The private area had twelve main rooms arranged around a courtyard above which was a gallery,
There were two dining rooms on the ground floor, two libraries and a chapel upstairs.
The house held an eclectic collection of paintings, statues, bronzes, ivories, enamels and weapons.
In 1877 Pierre's private assets were valued at an estimated 413,300 francs.

In 1878 by presidential decree Bardou changed his name to Bardou-Job, an unusual example of the creator adopting the name of the brand rather than the reverse.
His eldest daughter, Camille (1858–1934), married Charles Ducup de Saint-Paul, a senior officer.
His son, Justin (1860–1930), married the daughter of a business lawyer.
In 1888 Jules Pams married his youngest daughter Jeanne (1868–1918).
Pams was an attorney and municipal councilor in Perpignan with a family fortune earned from maritime trade.
While Pierre Bardou was an enthusiastic collector of "curiosities", Jules Pams was an enlightened amateur and patron of contemporary art, and in effect became Bardou's artistic adviser.
Jeanne and Jules Pams moved into the Hôtel de l'Industrie, which became known as the Hôtel Pams, and no longer included manufacturing.
Pierre continued to live in the mansion.

In 1889 Pierre brought back to Perpignan part of the "Chinese pavilion" from the Exposition Universelle of that year.
It was reassembled on the Promenade des Platanes for the 1890 Perpignan Industrial Exhibition.
He provided more than 400 items for the exhibition's Fine Arts pavilion, including liturgical furniture, antique weapons, Egyptian and Roman antiquities, Louis XV and Louis XVI furniture, paintings and sculptures.
Bardou commissioned the Danish architect Viggo Theodor Dorph-Petersen to design a chateau for each of his children.

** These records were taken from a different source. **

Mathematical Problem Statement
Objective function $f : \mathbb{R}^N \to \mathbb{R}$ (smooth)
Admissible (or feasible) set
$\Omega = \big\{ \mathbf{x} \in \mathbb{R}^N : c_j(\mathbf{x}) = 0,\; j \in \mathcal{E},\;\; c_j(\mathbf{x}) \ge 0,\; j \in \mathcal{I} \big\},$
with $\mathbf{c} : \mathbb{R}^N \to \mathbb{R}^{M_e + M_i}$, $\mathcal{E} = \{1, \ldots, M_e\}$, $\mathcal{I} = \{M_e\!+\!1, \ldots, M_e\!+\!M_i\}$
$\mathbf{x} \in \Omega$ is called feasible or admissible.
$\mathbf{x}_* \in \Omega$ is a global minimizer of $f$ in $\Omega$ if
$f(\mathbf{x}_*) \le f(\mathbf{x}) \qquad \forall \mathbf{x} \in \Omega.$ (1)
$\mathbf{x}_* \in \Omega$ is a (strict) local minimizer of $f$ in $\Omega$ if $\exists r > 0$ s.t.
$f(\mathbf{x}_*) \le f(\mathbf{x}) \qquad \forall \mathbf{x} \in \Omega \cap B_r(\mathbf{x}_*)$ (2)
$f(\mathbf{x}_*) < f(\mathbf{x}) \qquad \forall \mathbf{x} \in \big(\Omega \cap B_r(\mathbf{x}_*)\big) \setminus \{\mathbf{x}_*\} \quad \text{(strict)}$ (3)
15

These buildings were completed after his death.
Justin was given the Château d'Aubiry (1894–1900) in Céret, Camille was given the Château Ducup St Paul (1892–1910) in Perpignan and Jeanne was given the Château de Valmy (1888–1906) in Argelès-sur-Mer.

==Legacy==

Pierre Bardou-Job died in Perpignan on 24 February 1892 at the age of 65.

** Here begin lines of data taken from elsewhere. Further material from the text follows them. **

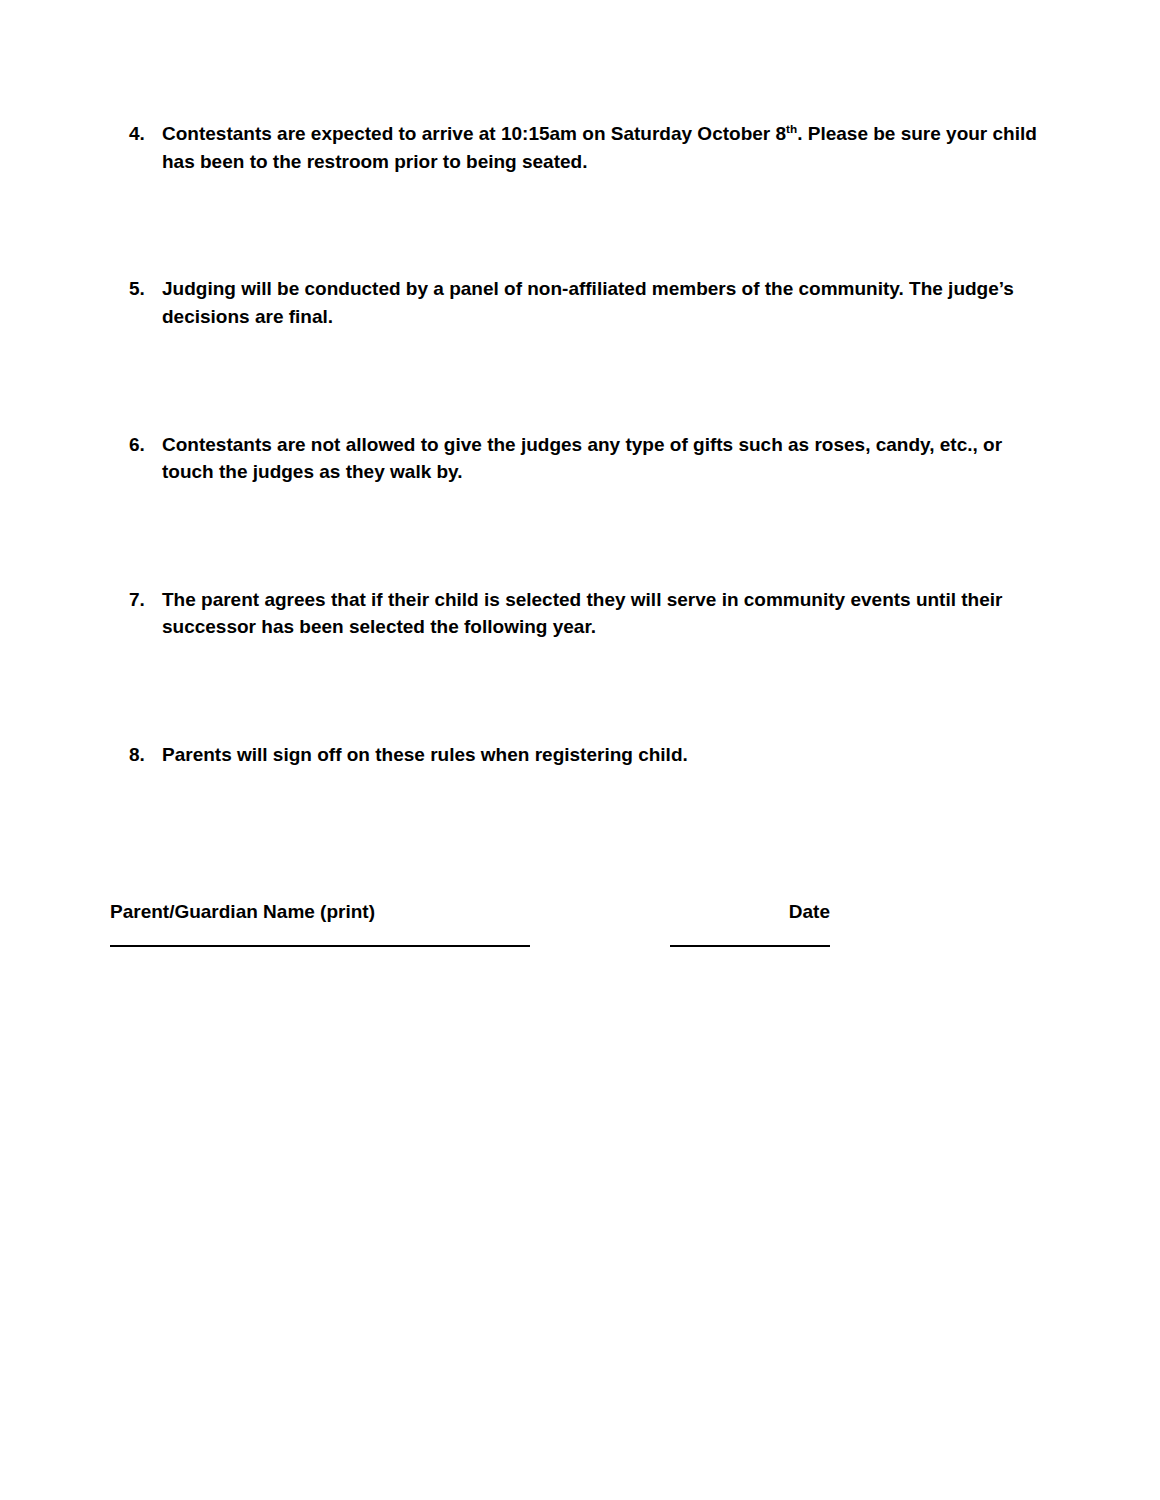Contestants are expected to arrive at 10:15am on Saturday October 8th. Please be sure your child has been to the restroom prior to being seated.
Judging will be conducted by a panel of non-affiliated members of the community. The judge’s decisions are final.
Contestants are not allowed to give the judges any type of gifts such as roses, candy, etc., or touch the judges as they walk by.
The parent agrees that if their child is selected they will serve in community events until their successor has been selected the following year.
Parents will sign off on these rules when registering child.
Parent/Guardian Name (print) Date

He died intestate, but his property was divided easily between his children.
Jules Pams commissioned the architect Leopold Carlier to transform the mansion on rue St Sauveur, which Jeanne had inherited, into a lavishly decorated example of Belle Epoque taste.

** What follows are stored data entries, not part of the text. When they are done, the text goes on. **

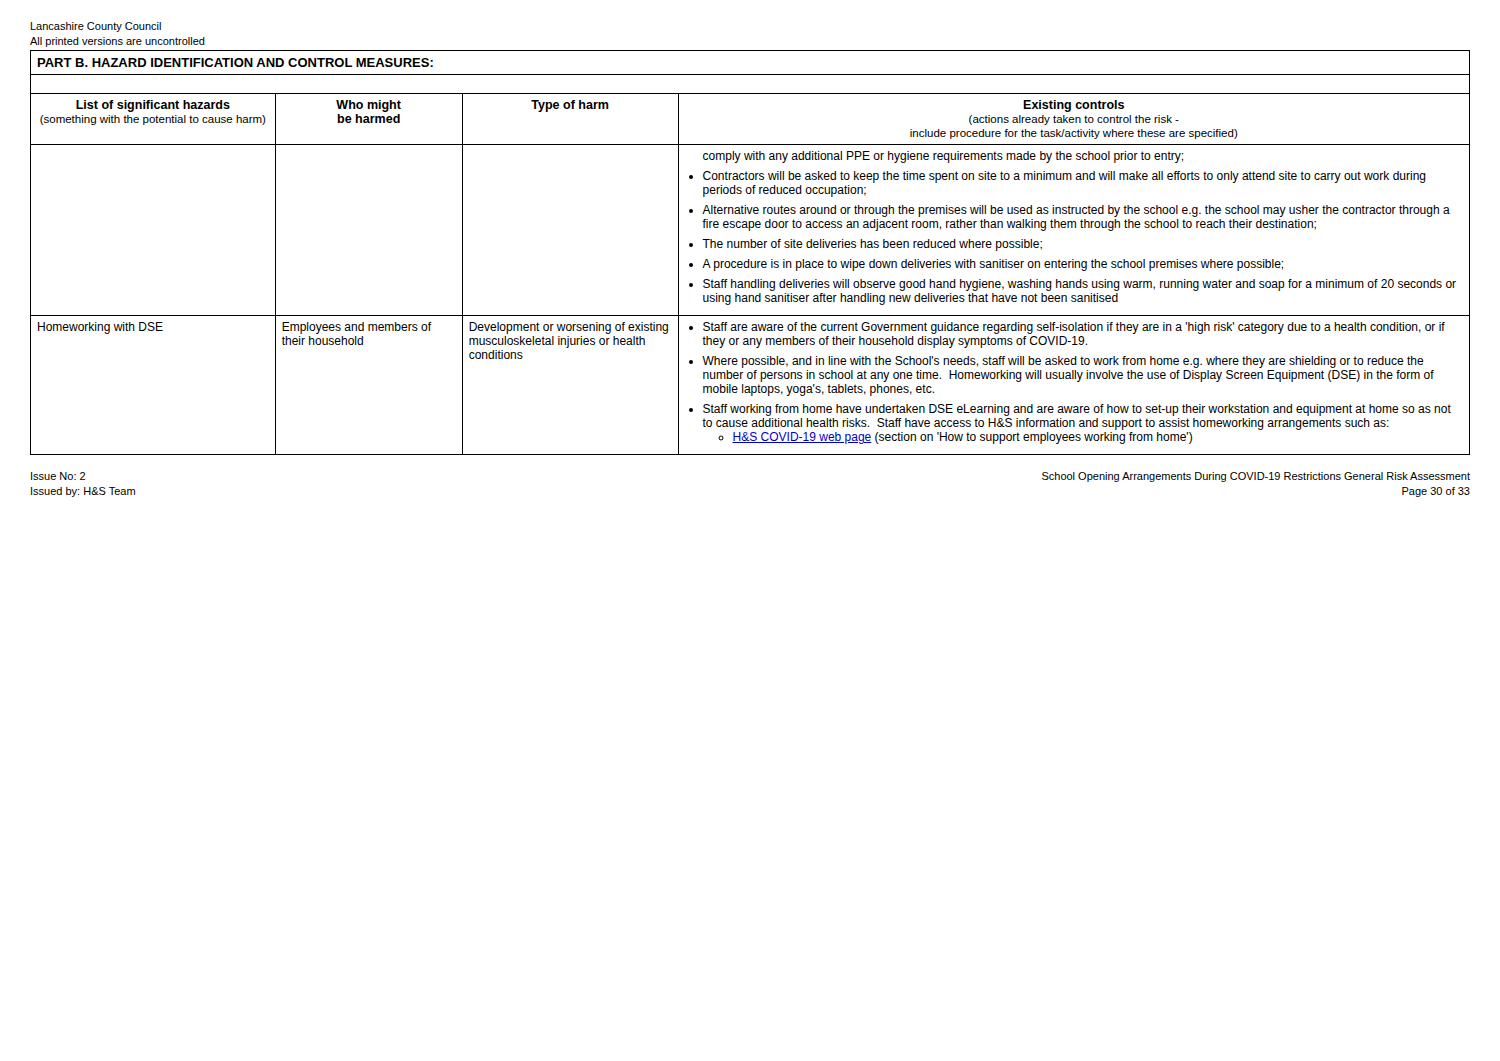Lancashire County Council
All printed versions are uncontrolled
| PART B. HAZARD IDENTIFICATION AND CONTROL MEASURES: |
| List of significant hazards (something with the potential to cause harm) | Who might be harmed | Type of harm | Existing controls (actions already taken to control the risk - include procedure for the task/activity where these are specified) |
| | | | comply with any additional PPE or hygiene requirements made by the school prior to entry; Contractors will be asked to keep the time spent on site to a minimum and will make all efforts to only attend site to carry out work during periods of reduced occupation; Alternative routes around or through the premises will be used as instructed by the school e.g. the school may usher the contractor through a fire escape door to access an adjacent room, rather than walking them through the school to reach their destination; The number of site deliveries has been reduced where possible; A procedure is in place to wipe down deliveries with sanitiser on entering the school premises where possible; Staff handling deliveries will observe good hand hygiene, washing hands using warm, running water and soap for a minimum of 20 seconds or using hand sanitiser after handling new deliveries that have not been sanitised |
| Homeworking with DSE | Employees and members of their household | Development or worsening of existing musculoskeletal injuries or health conditions | Staff are aware of the current Government guidance regarding self-isolation if they are in a 'high risk' category due to a health condition, or if they or any members of their household display symptoms of COVID-19. Where possible, and in line with the School's needs, staff will be asked to work from home e.g. where they are shielding or to reduce the number of persons in school at any one time. Homeworking will usually involve the use of Display Screen Equipment (DSE) in the form of mobile laptops, yoga's, tablets, phones, etc. Staff working from home have undertaken DSE eLearning and are aware of how to set-up their workstation and equipment at home so as not to cause additional health risks. Staff have access to H&S information and support to assist homeworking arrangements such as: H&S COVID-19 web page (section on 'How to support employees working from home') |
Issue No: 2
Issued by: H&S Team
School Opening Arrangements During COVID-19 Restrictions General Risk Assessment
Page 30 of 33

The Job brand had an estimated value of 1.2 million francs in 1892, and was held jointly by his heirs.
They formed the Pierre Bardou-Job company, owned by Justin Bardou-Job, Charles Ducup de St Paul and Jules Pams, with headquarters on the rue Saint-Sauveur in Perpignan. Although there were some labor disputes, the company was generally paternalistic and gave good working conditions, in the spirit of Pierre Bardou-Job.